PROBLEM STATEMENT — Please copy out every line of the material below word for word, keeping each line break where it falls.
◆ ◆ ◆
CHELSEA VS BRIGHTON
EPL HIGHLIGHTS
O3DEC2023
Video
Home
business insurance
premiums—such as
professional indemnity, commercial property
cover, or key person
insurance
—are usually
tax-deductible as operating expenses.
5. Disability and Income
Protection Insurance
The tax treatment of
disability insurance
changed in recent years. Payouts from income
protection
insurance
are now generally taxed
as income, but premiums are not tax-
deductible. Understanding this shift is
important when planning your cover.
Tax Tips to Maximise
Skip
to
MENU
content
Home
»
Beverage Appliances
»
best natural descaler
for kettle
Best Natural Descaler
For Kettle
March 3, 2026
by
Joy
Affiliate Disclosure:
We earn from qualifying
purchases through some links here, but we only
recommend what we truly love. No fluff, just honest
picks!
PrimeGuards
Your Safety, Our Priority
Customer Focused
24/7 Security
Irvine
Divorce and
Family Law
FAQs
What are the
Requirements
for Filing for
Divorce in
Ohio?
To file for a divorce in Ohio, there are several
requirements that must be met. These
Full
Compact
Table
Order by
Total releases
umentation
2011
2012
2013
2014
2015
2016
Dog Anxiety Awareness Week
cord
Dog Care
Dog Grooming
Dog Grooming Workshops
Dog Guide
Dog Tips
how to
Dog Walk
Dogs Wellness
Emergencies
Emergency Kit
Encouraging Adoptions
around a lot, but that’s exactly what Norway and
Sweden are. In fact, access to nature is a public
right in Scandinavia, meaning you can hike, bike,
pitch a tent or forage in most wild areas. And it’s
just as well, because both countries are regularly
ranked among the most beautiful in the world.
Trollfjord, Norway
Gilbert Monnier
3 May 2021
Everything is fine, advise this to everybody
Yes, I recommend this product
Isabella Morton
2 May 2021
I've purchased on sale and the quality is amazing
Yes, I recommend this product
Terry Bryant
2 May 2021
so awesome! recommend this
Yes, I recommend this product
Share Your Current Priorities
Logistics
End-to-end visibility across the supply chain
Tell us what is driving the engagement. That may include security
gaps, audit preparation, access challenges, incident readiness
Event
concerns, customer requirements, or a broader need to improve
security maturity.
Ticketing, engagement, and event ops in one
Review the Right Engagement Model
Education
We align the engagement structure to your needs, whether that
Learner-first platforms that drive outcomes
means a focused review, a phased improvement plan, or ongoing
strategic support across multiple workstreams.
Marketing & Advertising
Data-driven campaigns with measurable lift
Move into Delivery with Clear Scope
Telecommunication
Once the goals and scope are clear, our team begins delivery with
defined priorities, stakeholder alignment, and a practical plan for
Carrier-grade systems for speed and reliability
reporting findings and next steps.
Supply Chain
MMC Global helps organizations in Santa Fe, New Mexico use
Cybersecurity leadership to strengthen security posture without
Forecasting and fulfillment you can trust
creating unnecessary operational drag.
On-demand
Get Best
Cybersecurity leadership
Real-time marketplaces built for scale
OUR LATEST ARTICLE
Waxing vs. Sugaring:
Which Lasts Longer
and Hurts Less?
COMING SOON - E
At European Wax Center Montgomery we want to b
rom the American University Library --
◆ ◆ ◆
ANSWER SPACE —
CHELSEA VS BRIGHTON
EPL HIGHLIGHTS
O3DEC2023
Video
Home
business insurance
premiums—such as
professional indemnity, commercial property
cover, or key person
insurance
—are usually
tax-deductible as operating expenses.
5. Disability and Income
Protection Insurance
The tax treatment of
disability insurance
changed in recent years. Payouts from income
protection
insurance
are now generally taxed
as income, but premiums are not tax-
deductible. Understanding this shift is
important when planning your cover.
Tax Tips to Maximise
Skip
to
MENU
content
Home
»
Beverage Appliances
»
best natural descaler
for kettle
Best Natural Descaler
For Kettle
March 3, 2026
by
Joy
Affiliate Disclosure:
We earn from qualifying
purchases through some links here, but we only
recommend what we truly love. No fluff, just honest
picks!
PrimeGuards
Your Safety, Our Priority
Customer Focused
24/7 Security
Irvine
Divorce and
Family Law
FAQs
What are the
Requirements
for Filing for
Divorce in
Ohio?
To file for a divorce in Ohio, there are several
requirements that must be met. These
Full
Compact
Table
Order by
Total releases
umentation
2011
2012
2013
2014
2015
2016
Dog Anxiety Awareness Week
cord
Dog Care
Dog Grooming
Dog Grooming Workshops
Dog Guide
Dog Tips
how to
Dog Walk
Dogs Wellness
Emergencies
Emergency Kit
Encouraging Adoptions
around a lot, but that’s exactly what Norway and
Sweden are. In fact, access to nature is a public
right in Scandinavia, meaning you can hike, bike,
pitch a tent or forage in most wild areas. And it’s
just as well, because both countries are regularly
ranked among the most beautiful in the world.
Trollfjord, Norway
Gilbert Monnier
3 May 2021
Everything is fine, advise this to everybody
Yes, I recommend this product
Isabella Morton
2 May 2021
I've purchased on sale and the quality is amazing
Yes, I recommend this product
Terry Bryant
2 May 2021
so awesome! recommend this
Yes, I recommend this product
Share Your Current Priorities
Logistics
End-to-end visibility across the supply chain
Tell us what is driving the engagement. That may include security
gaps, audit preparation, access challenges, incident readiness
Event
concerns, customer requirements, or a broader need to improve
security maturity.
Ticketing, engagement, and event ops in one
Review the Right Engagement Model
Education
We align the engagement structure to your needs, whether that
Learner-first platforms that drive outcomes
means a focused review, a phased improvement plan, or ongoing
strategic support across multiple workstreams.
Marketing & Advertising
Data-driven campaigns with measurable lift
Move into Delivery with Clear Scope
Telecommunication
Once the goals and scope are clear, our team begins delivery with
defined priorities, stakeholder alignment, and a practical plan for
Carrier-grade systems for speed and reliability
reporting findings and next steps.
Supply Chain
MMC Global helps organizations in Santa Fe, New Mexico use
Cybersecurity leadership to strengthen security posture without
Forecasting and fulfillment you can trust
creating unnecessary operational drag.
On-demand
Get Best
Cybersecurity leadership
Real-time marketplaces built for scale
OUR LATEST ARTICLE
Waxing vs. Sugaring:
Which Lasts Longer
and Hurts Less?
COMING SOON - E
At European Wax Center Montgomery we want to b
rom the American University Library --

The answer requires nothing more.